A Beginner's Guide to Fly Fishing the Mountain Streams of the Blue Ridge
Written by Ann Gibson for Matcha in partnership with OrthoCarolina
There’s something about seeing a wader-clad angler standing thigh-deep in a rushing mountain stream that makes you think you’d like to give fly fishing a try. Maybe it’s the graceful arc of the cast or the thoughtful placement of the lure. Or the challenge of fighting the current and beauty of standing in the middle of a river gorge with forested peaks all around.
Part sport and part art, fly fishing can seem mysterious and intimidating, even if you’ve been bait fishing for years. But don’t let that stop you from giving it a try. It’s a great workout, takes strategy and practice, and lets you experience the wilderness in a whole new way. Get on the water with our guide to fly fishing in the Blue Ridge Mountains.
The quickest way to get up to speed on fly fishing terminology and technique is to hire a guide to take you out on the water. “A guide shortens the learning curve,” says Kyle Burnette, owner of Southern Drifters Outfitters, an outdoor clothing retailer and guide service in Burnsville at the northern edge of Pisgah National Forest. “People are always intimidated by fly fishing, but it doesn’t need to be that way.”
Burnette grew up in Burnsville and has been fishing area streams for over 15 years. “It can take several trips to get the hang of it. You really just need to listen to your guide’s instructions,” he says. “A guided trip isn’t a guarantee you’ll be successful, but it’s one of the best ways to practice. Casting is different for each individual and once you get it, a light bulb goes off.”
Burnette and his staff of three to four local guides have been taking anglers out on the water for three years and lead 60 to 70 trips during the peak summer season. They typically only take small groups of two to three people at a time for individualized instruction and provide everything you need, including gear, snacks, and meals on longer trips.
Delayed Harvest Streams
“We have an abundance of trout streams within 30 minutes of Burnsville,” says Burnette. “We plan trips based on what type of experience the client is looking for.

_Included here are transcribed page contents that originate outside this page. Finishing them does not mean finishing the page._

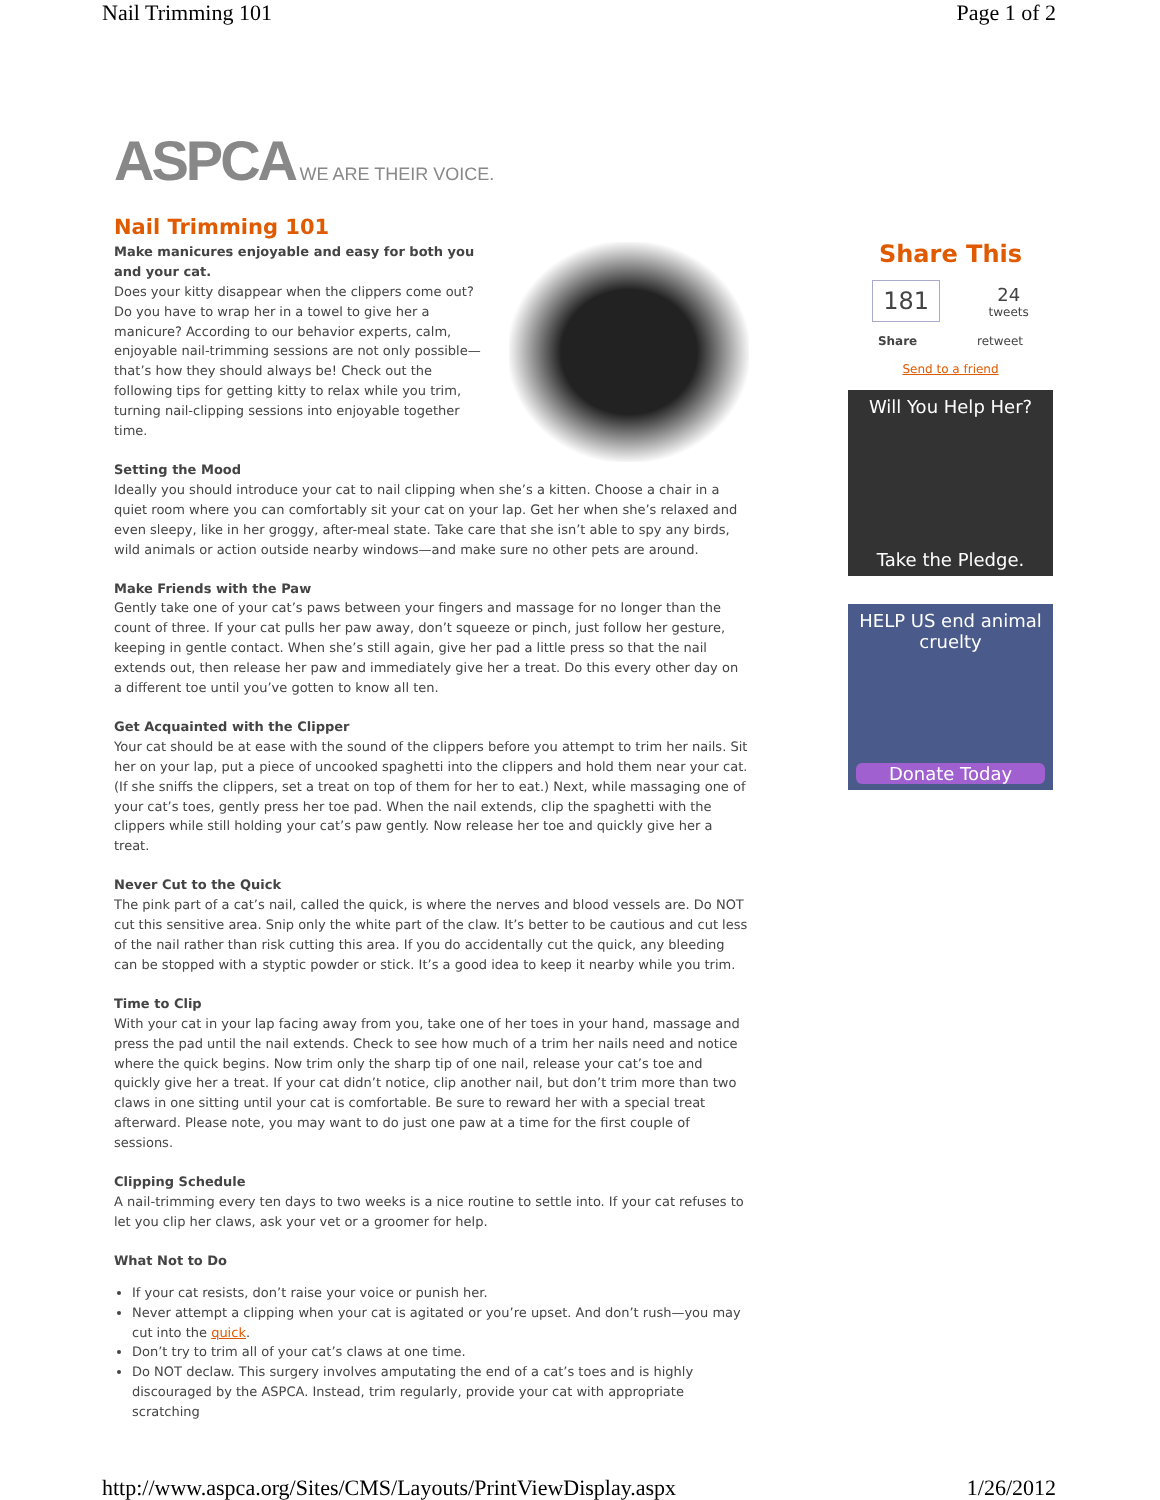Nail Trimming 101 Page 1 of 2
ASPCA WE ARE THEIR VOICE.
Nail Trimming 101
Make manicures enjoyable and easy for both you and your cat.
Does your kitty disappear when the clippers come out? Do you have to wrap her in a towel to give her a manicure? According to our behavior experts, calm, enjoyable nail-trimming sessions are not only possible—that’s how they should always be! Check out the following tips for getting kitty to relax while you trim, turning nail-clipping sessions into enjoyable together time.
Setting the Mood
Ideally you should introduce your cat to nail clipping when she’s a kitten. Choose a chair in a quiet room where you can comfortably sit your cat on your lap. Get her when she’s relaxed and even sleepy, like in her groggy, after-meal state. Take care that she isn’t able to spy any birds, wild animals or action outside nearby windows—and make sure no other pets are around.
Make Friends with the Paw
Gently take one of your cat’s paws between your fingers and massage for no longer than the count of three. If your cat pulls her paw away, don’t squeeze or pinch, just follow her gesture, keeping in gentle contact. When she’s still again, give her pad a little press so that the nail extends out, then release her paw and immediately give her a treat. Do this every other day on a different toe until you’ve gotten to know all ten.
Get Acquainted with the Clipper
Your cat should be at ease with the sound of the clippers before you attempt to trim her nails. Sit her on your lap, put a piece of uncooked spaghetti into the clippers and hold them near your cat. (If she sniffs the clippers, set a treat on top of them for her to eat.) Next, while massaging one of your cat’s toes, gently press her toe pad. When the nail extends, clip the spaghetti with the clippers while still holding your cat’s paw gently. Now release her toe and quickly give her a treat.
Never Cut to the Quick
The pink part of a cat’s nail, called the quick, is where the nerves and blood vessels are. Do NOT cut this sensitive area. Snip only the white part of the claw. It’s better to be cautious and cut less of the nail rather than risk cutting this area. If you do accidentally cut the quick, any bleeding can be stopped with a styptic powder or stick. It’s a good idea to keep it nearby while you trim.
Time to Clip
With your cat in your lap facing away from you, take one of her toes in your hand, massage and press the pad until the nail extends. Check to see how much of a trim her nails need and notice where the quick begins. Now trim only the sharp tip of one nail, release your cat’s toe and quickly give her a treat. If your cat didn’t notice, clip another nail, but don’t trim more than two claws in one sitting until your cat is comfortable. Be sure to reward her with a special treat afterward. Please note, you may want to do just one paw at a time for the first couple of sessions.
Clipping Schedule
A nail-trimming every ten days to two weeks is a nice routine to settle into. If your cat refuses to let you clip her claws, ask your vet or a groomer for help.
What Not to Do
If your cat resists, don’t raise your voice or punish her.
Never attempt a clipping when your cat is agitated or you’re upset. And don’t rush—you may cut into the quick.
Don’t try to trim all of your cat’s claws at one time.
Do NOT declaw. This surgery involves amputating the end of a cat’s toes and is highly discouraged by the ASPCA. Instead, trim regularly, provide your cat with appropriate scratching
Share This
181
24
tweets
Share retweet
Send to a friend
Will You Help Her?
Take the Pledge.
HELP US end animal cruelty
Donate Today
http://www.aspca.org/Sites/CMS/Layouts/PrintViewDisplay.aspx 1/26/2012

If you want to catch a lot of fish, we go the delayed harvest route. Catching eight- to 12-inch trout is typical in our region, but a lot of the brown, brook, and rainbow trout we catch are over 20 inches.”
Delayed harvest streams are stocked in early fall for the catch and release season that runs from October to June. For novices, experts, and anyone in between, this is the best time to practice your technique without the pressure that comes with spring and summer crowds. The best times are early spring in April and May and in October.
For people who want to take fish home, Burnette recommends booking a trip during the summer catch-and-keep season. “For novice anglers who want to catch more fish, July through September is the time to go,” he says. For ease of catching fish, Burnette’s top delayed harvest waters are the North Toe River, Cane Creek in Bakersville, and the hatchery-supported section of the Cane River.
If you have some fly-fishing experience and you’re looking for a secluded location to get away from the crowds, take a guided trip on the South Toe River. “The South Toe is really in the middle of nowhere,” says Burnette. “You get back in the little headwater streams where the fish are biting, and it’s so much more scenic than fishing close to town.”
April through June are peak months due to increased insect hatches and activity, but western North Carolina’s wild trout streams are year-round fisheries. “The winter fishing is good unless it’s super cold and the streams freeze over,” says Burnette. “All through the summer, the terrestrial fishing with hoppers and beetles is consistently good too.”
If fighting the current in a pair of waders isn’t for you, Southern Drifters can take you out in a drift boat instead. A float trip on the South Holston or Watauga Rivers in eastern Tennessee gets you out on a bigger river that, in some ways, is a better trout habitat than mountain streams further east. “The dam-release rivers stay at a fairly constant temperature,” says Burnette. “That creates more consistent conditions for insects. A more consistent food source means more consistent fishing.” Fly fishing from a drift boat also lets you get farther away from crowds and see more of the river.
Burnsville is one of several mountain towns in western North Carolina, all with access to pristine waterways, in-town guide services, and a craft brewery or two for refreshments after your trip. Start in the town of Sylva for a wade fishing or float trip on the Tuckasegee River. Sylva is also the hub for 15 fly fishing destinations on the NC Fly Fishing Trail.
Brevard is another favorite for anglers, located near the Davidson River, Looking Glass Creek, and the French Broad River. The Tuckasegee runs right through downtown Bryson City, with more fly fishing outside town on the Nantahala, Little Tennessee, and Oconaluftee rivers. For a truly remote experience, head west to Hazel, Eagle, and Deep Creeks in Great Smoky Mountains National Park.